As politically substantive as the Kerner Commission’s findings might have been, they did nothing to bring about consequential changes. We are shown a television panel discussion of the Kerner Commission with three Black intellectuals, Charles V. Hamilton, Kenneth Clark, and Bayard Rustin, who conclude that, despite its findings, the commission was nothing but liberal theater. Hamilton sums it up: “That’s what we do in this society, we appoint a committee, and we investigate, ergo something’s being done. That’s simply not true.” Earlier in the documentary we are shown how the report was being absorbed on the other side of the TV screen: A Black and white audience watch President Lyndon Johnson’s announcement of the report, which was bolstered by the rhetoric of “law and order,” with divided reactions. The white people who speak see it as an apolitical call for unity in the face of collective failure, while a Black man questions the sweeping claim of unity and a Black woman speaks volumes with her skeptical expression.

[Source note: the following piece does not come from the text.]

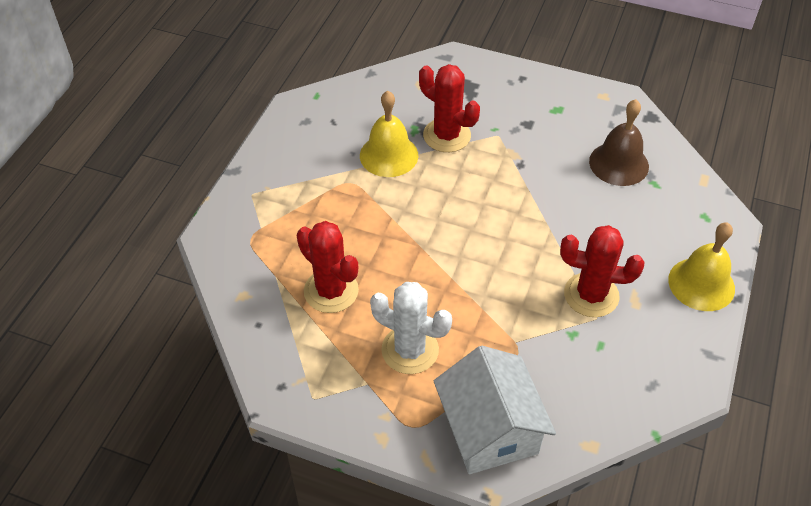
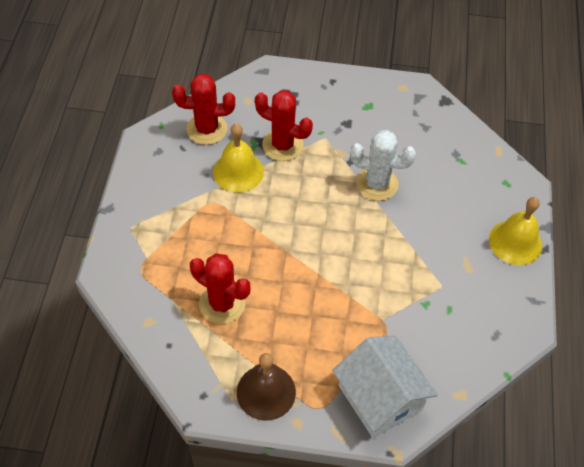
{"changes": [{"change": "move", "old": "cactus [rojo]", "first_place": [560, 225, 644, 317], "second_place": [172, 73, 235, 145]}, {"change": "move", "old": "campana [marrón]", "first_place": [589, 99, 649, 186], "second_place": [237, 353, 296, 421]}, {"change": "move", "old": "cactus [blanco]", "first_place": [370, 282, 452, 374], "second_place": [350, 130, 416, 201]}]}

What emerges from this archival debris is an insight that appears throughout Riotstville, U.S.A.: Responses to the 1960s uprisings were not uniform, but they were telling of the history that produced them. The audience reception in the Riotsvilles themselves were the clearest display of the norms that criminalized the violence of the rebellions while celebrating the violence of state forces. Toward the end of one simulated riot, two Black men—the fabled “outside agitators” that even the Kerner Commission admitted were convenient myths—are shown being violently carted away, kicking and screaming. Sitting on packed bleachers, the audience of police and military personnel react with gleeful laughter and clapping.

In exposing how these viewers were attached to enduring forms of patriotic militarism and racialized state violence, Riotsville, U.S.A. asks how different they are from the audiences cheering on the “good cop” in any number of propagandistic TV shows. Both are dress rehearsals for law and order, attached to the theater of terror that pervades American mass media. Pettengil’s documentary offers an entry point into thinking about how this footage of the past, whether it is an old news broadcast or a snippet of a military exercise, operates as a set of power relations—vehicles of indoctrination that are yet open to being contested. Riotsville, U.S.A. provokes an examination of how archival images are put to work, illuminating their role in shaping a present political landscape whose relationship to the past is critically alterable.